# nipple and edge



## MissKristy (Dec 1, 2007)

Went to nipple and edge sunday caught one wahoo and missed one hooked the first fish within ten minites od lines in scattered grass and not many flyers hopefully purpleandgold will post pics


----------



## PurpleNGold (Mar 15, 2011)




----------



## Chris V (Oct 18, 2007)

Nice fish. Any debris out there?


----------



## MissKristy (Dec 1, 2007)

No there was hardley anything out there.


----------



## Lexcore (May 5, 2012)

Nice :yes: the water look great!:yes::thumbsup: Good fishing report thank you:thumbup:


----------



## MSViking (Oct 11, 2007)

Nice wahoo, this is certainly shaping up to be the summer of the wahoo!


----------



## samoajoe (Dec 28, 2010)

Ol sizza lips showed up, too bad you missed the other one. Did anything else end up in the cooler?


----------



## MissKristy (Dec 1, 2007)

No that was it tried bottom fishing for a while bit notging but snapper


----------



## PurpleNGold (Mar 15, 2011)

A few more random pics.


----------



## Bill Me (Oct 5, 2007)

Yee Ha!


----------



## samoajoe (Dec 28, 2010)

Yozuri Bonita doin' work


----------

(Work instructions):
In the fishing thread, how many wahoo did MissKristy catch on the Sunday trip?
(a) How many wahoo did MissKristy catch on the Sunday trip?
(b) What did MissKristy say when asked whether there was any debris out there?
(c) What did bottom fishing turn up, according to MissKristy?
You won't need the items that come next.

(Supplied entries):
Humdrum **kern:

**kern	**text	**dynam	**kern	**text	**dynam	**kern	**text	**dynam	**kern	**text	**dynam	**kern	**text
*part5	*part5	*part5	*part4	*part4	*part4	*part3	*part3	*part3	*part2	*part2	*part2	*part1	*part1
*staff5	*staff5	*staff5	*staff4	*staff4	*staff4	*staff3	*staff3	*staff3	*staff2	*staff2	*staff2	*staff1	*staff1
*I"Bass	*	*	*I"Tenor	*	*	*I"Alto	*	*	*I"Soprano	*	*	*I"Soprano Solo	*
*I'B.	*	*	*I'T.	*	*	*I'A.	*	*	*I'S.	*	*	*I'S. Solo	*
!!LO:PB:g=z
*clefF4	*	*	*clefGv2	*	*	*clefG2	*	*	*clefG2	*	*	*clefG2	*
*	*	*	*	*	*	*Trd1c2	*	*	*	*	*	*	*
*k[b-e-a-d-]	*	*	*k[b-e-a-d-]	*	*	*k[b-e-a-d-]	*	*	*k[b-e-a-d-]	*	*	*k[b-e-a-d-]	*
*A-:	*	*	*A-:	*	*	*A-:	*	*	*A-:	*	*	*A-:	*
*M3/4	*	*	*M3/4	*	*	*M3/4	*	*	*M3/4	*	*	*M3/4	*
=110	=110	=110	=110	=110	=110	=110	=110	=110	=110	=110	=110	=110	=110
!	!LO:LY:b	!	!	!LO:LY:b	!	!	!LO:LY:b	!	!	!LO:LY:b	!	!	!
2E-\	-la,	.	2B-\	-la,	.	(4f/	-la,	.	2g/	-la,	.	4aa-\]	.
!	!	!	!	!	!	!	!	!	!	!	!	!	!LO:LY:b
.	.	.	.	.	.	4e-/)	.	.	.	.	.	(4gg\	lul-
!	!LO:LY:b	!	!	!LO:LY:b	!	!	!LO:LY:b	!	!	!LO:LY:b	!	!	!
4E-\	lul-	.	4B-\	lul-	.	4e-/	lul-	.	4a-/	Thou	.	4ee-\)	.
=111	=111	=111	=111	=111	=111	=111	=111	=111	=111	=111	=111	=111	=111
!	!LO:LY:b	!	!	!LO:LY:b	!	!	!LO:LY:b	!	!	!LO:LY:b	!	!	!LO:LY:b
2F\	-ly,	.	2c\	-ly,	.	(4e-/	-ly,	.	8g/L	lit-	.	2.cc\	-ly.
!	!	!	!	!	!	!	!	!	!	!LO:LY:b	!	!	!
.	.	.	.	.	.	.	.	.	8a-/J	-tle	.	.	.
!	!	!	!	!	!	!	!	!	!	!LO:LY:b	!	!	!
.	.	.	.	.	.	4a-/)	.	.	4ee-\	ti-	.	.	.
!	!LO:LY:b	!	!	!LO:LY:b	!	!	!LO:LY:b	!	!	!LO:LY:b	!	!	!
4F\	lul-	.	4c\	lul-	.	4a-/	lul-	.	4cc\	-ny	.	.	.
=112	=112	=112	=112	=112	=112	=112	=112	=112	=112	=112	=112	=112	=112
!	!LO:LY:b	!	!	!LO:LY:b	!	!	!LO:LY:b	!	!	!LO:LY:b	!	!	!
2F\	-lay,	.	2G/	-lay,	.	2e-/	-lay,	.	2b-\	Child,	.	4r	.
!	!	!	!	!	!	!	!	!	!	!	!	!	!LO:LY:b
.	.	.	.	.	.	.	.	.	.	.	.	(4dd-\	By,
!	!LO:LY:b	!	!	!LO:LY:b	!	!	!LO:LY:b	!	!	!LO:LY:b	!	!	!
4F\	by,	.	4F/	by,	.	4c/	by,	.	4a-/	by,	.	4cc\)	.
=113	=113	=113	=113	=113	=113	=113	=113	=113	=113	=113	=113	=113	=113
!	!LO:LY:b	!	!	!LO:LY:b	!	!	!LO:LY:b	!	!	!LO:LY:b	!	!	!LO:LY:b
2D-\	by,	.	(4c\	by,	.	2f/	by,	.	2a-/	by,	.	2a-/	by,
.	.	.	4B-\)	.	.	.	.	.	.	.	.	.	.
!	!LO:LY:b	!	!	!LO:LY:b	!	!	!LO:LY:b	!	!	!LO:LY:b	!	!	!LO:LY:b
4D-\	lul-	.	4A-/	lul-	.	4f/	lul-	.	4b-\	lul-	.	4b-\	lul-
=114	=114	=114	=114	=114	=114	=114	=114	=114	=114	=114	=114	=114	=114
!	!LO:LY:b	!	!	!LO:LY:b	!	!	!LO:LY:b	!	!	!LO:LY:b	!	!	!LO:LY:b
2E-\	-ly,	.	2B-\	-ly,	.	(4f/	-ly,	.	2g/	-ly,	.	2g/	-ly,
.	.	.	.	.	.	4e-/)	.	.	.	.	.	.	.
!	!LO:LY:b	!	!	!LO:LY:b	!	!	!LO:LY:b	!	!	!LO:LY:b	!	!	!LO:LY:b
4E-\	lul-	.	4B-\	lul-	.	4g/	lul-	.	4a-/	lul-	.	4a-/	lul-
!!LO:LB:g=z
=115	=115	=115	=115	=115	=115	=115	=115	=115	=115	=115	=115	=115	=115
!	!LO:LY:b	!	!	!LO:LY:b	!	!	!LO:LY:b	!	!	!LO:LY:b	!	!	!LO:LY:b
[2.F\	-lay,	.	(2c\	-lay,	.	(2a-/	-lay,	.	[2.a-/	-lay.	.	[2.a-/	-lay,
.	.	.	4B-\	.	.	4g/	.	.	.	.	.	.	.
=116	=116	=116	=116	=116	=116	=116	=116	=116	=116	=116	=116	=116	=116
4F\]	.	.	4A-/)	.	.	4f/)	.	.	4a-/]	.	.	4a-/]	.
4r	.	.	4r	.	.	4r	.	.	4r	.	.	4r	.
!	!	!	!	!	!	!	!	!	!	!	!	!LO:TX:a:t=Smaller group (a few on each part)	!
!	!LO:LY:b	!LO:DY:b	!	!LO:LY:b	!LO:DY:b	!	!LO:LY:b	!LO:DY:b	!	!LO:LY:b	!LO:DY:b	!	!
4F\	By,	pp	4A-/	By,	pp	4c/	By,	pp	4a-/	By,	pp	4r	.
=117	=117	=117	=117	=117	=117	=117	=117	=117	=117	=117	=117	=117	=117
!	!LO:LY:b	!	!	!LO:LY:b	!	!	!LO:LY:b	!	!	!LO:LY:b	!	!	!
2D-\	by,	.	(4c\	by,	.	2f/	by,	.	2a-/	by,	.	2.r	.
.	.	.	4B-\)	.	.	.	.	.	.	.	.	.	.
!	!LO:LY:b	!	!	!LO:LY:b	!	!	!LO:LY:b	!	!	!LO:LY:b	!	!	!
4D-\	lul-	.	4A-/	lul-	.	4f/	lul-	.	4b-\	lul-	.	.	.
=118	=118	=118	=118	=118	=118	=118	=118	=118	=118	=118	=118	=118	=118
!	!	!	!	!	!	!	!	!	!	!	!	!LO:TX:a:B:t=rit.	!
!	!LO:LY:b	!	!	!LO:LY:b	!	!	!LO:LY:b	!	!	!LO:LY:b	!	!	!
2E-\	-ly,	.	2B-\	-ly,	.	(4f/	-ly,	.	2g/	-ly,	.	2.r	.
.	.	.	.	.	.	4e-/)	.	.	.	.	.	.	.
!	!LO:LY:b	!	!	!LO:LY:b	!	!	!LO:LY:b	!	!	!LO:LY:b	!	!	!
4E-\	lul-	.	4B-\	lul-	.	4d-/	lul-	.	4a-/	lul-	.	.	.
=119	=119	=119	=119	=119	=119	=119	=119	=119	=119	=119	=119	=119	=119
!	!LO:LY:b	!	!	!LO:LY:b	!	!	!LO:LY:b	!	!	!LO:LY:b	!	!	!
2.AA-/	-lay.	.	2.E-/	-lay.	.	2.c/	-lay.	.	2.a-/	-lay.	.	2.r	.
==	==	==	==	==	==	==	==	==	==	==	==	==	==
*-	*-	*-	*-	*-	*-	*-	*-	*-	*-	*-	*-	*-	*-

(Task response):
(a) One wahoo; she missed a second.
(b) There was hardly anything out there.
(c) Nothing but snapper.